Today, two new words: bukum, the Hindi word for earthquake. And wabi, the Japanese word for a beautiful image of destruction.
The gardens surrounding the Sarad Bagh Palace are shady and peaceful, with plenty of nooks where lovers can sneak in quick moments of intimacy. It’s a break from the sun and the strong wind blowing today, carrying sharp bits of dirt to bite into your skin. A one-floor summer house holds the Palace’s treasures: chandeliers, silver mail holders and pheasants, pictures of dignitaries, and a distressing number of dead animals. Two stuffed tigers, a stuffed leopard, long, graceful elephant tusks, and heads mounted in a taxidermy roar. This was the time of the Great White Hunter -- or in this case, the Great Brown Hunter.
I can only imagine what all that must have looked like in the Palace itself. The yellow building must have been beautiful once, embellished with ornate carvings and graceful arches; now, these had fallen in upon themselves, held together with good intentions and hope. Sealed up doors, shuttered windows; the crumbling top floor of the Palace houses nothing but pigeons.
I came across the Jubilee Hospital quite by accident in my wanderings; I’m not sure I could retrace my steps. And even if I could, as eerily beautiful as the hospital is, it is equally heartbreaking to think about what had happened here. Along the railing of the second floor, people tied mementos -- ribbons, prayers, memories. Like the outpouring of candles and teddy bears at any American disaster area. But how they got there, I don’t know; no staircase remains to the second floor, though the hint of where one had once attached to the wall remains. Contorted I-beams, a mound of concrete blocks, some wobbly bamboo poles: this is the only access to the second floor now.
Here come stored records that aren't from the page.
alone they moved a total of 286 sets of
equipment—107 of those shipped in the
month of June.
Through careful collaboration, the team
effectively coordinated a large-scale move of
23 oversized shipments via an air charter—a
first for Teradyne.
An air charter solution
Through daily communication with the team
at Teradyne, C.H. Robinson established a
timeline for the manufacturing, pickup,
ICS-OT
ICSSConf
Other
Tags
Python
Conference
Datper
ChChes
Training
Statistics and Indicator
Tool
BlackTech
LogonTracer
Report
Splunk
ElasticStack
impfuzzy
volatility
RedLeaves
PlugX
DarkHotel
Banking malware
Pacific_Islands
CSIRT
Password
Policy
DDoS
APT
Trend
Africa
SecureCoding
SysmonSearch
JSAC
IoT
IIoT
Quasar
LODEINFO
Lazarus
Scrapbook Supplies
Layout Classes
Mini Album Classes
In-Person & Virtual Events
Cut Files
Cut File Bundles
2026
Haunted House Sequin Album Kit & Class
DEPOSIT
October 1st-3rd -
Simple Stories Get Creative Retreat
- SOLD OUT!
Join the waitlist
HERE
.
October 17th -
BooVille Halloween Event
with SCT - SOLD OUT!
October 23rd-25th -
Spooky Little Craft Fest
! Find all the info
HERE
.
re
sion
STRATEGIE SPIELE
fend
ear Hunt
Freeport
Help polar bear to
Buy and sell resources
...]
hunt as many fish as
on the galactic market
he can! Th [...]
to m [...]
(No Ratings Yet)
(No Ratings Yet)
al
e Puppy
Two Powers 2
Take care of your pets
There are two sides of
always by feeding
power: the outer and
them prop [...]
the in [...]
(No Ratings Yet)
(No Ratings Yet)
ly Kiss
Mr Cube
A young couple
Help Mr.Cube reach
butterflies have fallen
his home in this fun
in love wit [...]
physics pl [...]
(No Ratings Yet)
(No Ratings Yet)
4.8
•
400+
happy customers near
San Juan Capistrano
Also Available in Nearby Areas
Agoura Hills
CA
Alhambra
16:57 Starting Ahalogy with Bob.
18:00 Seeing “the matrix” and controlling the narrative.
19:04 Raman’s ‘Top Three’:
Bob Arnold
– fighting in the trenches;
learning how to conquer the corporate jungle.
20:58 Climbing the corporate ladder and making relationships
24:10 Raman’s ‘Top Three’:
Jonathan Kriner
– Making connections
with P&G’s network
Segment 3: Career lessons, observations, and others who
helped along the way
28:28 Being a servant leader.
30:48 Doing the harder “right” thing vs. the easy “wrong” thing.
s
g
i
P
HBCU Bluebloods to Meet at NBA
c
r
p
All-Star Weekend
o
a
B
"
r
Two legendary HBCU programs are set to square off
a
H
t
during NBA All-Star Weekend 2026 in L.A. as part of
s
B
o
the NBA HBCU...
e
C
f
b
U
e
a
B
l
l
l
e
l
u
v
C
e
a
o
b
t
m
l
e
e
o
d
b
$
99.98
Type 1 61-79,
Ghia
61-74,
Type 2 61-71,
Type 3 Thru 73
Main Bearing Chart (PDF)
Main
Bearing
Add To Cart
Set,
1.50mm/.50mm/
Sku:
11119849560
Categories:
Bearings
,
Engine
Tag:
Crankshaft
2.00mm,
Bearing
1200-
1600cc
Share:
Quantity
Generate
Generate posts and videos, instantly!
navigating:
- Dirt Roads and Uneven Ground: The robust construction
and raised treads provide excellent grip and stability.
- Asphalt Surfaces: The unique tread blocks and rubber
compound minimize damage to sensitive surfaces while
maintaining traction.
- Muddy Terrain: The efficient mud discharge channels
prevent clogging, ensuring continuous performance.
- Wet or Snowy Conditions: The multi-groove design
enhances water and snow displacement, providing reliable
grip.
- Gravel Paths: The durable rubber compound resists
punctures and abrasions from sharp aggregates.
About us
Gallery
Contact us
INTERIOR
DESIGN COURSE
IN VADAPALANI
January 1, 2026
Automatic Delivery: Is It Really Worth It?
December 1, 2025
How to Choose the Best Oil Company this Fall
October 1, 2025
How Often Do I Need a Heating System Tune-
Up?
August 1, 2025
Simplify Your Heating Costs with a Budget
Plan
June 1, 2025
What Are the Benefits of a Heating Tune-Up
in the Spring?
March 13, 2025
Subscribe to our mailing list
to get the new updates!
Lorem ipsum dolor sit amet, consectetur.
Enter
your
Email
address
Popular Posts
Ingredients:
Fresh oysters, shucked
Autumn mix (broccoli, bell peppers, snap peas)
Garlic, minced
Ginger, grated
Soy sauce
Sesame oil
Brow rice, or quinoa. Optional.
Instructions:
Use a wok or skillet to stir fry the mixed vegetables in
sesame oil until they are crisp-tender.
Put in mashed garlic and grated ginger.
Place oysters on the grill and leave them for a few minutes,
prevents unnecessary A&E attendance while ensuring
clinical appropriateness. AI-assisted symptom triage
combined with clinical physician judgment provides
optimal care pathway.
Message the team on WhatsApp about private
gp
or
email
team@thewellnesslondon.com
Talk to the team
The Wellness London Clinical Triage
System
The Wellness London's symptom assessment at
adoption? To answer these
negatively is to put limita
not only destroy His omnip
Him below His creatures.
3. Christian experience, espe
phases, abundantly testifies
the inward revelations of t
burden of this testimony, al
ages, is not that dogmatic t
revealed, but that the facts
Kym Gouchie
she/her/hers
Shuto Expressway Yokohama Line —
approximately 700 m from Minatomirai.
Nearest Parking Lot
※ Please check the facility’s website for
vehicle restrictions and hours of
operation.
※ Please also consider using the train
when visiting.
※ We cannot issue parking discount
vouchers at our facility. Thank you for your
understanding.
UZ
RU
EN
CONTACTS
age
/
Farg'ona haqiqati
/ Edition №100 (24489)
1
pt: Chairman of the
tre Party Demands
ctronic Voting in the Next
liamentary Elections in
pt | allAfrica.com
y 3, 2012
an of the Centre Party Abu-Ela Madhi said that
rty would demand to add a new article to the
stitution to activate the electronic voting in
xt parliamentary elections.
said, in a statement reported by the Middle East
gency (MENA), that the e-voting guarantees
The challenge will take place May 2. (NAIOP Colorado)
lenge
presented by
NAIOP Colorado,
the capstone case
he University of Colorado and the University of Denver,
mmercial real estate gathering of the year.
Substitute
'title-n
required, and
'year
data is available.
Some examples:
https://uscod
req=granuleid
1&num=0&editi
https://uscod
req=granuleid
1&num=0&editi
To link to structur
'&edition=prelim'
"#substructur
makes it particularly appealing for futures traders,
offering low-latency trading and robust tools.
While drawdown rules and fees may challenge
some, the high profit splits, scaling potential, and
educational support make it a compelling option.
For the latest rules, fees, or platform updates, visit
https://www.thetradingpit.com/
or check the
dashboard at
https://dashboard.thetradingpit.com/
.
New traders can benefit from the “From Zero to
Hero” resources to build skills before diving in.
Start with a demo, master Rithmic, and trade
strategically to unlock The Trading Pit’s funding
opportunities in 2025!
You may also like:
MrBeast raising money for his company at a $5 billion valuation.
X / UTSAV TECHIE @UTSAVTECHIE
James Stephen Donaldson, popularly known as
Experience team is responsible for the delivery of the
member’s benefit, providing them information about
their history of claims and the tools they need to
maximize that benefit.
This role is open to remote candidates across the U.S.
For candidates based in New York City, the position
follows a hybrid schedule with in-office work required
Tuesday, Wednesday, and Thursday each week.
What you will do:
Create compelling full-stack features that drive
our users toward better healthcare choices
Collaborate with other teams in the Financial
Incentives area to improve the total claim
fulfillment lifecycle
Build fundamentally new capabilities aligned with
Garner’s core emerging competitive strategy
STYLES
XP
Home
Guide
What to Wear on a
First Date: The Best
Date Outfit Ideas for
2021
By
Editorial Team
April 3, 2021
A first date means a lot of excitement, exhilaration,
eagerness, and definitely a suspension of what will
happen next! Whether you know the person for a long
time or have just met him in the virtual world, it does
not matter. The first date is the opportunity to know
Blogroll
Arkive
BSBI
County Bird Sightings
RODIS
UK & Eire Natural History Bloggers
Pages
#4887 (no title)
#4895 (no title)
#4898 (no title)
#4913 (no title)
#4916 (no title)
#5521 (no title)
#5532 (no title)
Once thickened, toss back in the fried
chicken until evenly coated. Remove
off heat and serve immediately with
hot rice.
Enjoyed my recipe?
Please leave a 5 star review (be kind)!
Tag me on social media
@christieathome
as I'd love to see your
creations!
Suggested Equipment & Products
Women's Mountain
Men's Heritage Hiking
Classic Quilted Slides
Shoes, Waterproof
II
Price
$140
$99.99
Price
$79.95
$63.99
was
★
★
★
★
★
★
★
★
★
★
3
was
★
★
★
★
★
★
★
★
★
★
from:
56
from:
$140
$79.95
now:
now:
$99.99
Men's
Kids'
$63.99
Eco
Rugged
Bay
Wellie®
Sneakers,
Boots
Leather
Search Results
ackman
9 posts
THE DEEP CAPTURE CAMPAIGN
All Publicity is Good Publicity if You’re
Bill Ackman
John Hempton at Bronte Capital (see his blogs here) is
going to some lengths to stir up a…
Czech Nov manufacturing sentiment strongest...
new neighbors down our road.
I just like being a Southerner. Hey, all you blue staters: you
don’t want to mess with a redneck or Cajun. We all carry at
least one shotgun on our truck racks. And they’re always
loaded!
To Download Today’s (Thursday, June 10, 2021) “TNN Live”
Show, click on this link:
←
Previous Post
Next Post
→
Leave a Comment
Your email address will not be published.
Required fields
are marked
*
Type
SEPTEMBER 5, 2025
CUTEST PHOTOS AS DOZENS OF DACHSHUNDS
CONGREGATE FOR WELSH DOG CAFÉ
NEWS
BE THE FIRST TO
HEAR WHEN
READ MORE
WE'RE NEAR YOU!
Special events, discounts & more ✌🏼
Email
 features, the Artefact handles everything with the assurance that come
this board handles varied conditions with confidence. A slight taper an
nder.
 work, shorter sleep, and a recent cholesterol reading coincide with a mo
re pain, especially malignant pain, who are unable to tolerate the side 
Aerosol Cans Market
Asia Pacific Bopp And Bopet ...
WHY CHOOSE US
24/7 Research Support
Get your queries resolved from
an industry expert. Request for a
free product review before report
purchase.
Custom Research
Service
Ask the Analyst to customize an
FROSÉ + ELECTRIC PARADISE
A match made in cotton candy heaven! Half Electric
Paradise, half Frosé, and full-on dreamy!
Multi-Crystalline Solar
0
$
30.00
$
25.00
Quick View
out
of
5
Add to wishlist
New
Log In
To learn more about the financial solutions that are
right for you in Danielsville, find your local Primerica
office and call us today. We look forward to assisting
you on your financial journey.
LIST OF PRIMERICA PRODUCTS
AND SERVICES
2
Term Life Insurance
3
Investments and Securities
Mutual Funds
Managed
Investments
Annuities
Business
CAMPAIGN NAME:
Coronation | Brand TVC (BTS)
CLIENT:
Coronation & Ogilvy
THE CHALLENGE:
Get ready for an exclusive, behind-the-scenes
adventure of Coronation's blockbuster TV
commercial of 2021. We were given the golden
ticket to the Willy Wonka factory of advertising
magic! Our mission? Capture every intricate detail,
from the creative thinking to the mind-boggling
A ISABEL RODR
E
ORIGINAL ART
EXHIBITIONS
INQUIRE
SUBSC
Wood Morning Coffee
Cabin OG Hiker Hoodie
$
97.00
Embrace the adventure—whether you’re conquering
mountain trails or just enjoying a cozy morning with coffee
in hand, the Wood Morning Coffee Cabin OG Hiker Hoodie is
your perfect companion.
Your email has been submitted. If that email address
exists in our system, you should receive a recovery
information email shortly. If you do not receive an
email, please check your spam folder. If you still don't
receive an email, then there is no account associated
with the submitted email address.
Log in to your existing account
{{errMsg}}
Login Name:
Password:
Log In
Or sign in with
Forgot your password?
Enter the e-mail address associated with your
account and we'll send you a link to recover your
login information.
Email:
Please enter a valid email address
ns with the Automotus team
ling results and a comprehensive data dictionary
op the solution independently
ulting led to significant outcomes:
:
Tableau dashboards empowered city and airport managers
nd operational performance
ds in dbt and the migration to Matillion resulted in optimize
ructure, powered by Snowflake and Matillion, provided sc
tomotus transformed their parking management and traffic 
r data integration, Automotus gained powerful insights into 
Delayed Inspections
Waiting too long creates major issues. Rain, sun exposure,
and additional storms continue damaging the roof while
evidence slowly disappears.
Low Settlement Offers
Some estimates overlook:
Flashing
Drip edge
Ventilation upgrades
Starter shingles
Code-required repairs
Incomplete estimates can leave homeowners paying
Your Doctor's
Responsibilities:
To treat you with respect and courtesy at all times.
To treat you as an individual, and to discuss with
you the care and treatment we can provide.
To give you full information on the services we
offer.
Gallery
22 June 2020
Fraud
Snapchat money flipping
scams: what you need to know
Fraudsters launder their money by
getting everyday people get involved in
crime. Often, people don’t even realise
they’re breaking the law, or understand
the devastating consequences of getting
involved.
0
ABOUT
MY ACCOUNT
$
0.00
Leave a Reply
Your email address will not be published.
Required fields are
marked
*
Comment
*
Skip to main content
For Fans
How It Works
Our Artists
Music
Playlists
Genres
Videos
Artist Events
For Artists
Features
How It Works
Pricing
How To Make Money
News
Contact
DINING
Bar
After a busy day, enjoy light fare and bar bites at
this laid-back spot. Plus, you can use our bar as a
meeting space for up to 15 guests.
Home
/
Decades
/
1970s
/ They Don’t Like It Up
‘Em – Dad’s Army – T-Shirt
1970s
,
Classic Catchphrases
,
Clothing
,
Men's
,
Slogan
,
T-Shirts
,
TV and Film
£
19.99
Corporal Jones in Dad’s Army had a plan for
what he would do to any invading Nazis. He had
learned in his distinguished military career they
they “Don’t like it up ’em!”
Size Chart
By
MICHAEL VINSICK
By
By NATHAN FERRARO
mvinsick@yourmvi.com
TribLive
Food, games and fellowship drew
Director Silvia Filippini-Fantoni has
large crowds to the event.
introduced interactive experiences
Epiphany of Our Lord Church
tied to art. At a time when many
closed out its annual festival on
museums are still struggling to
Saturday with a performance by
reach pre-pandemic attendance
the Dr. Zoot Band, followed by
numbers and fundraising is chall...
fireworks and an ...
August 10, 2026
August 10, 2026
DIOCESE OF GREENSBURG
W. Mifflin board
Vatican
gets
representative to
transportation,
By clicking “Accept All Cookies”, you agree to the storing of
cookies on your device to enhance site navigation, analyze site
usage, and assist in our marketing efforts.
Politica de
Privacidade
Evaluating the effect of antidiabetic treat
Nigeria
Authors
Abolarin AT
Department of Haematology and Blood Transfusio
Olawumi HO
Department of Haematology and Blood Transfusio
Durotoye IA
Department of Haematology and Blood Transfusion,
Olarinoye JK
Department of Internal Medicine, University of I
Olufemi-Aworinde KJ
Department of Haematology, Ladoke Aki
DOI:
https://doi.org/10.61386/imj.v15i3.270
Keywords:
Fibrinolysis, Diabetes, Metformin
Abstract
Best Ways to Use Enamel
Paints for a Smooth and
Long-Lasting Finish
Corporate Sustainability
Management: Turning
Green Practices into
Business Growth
The debris of everyday hospital workings -- a temperature chart, a water bottle, a rubber slipper -- still lie haphazard amongst the debris, as if the earthquake had simultaneously both destroyed the moment and frozen it in time. The painted “please no smoking” sign seems almost cheerful in its anachronism. I imagine a nurse in her crisp whites frowning at a visitor and tapping the sign with her pen. What’s the point now? The rooms are empty, the windows broken. The dead, the dying who were once trapped here are long gone, and now the building has been left to decay. One sky-blue metal door stands half-open, as if waiting to receive patients again. Just outside of the hospital was a temple. To honor the dead? I wonder. It was closed.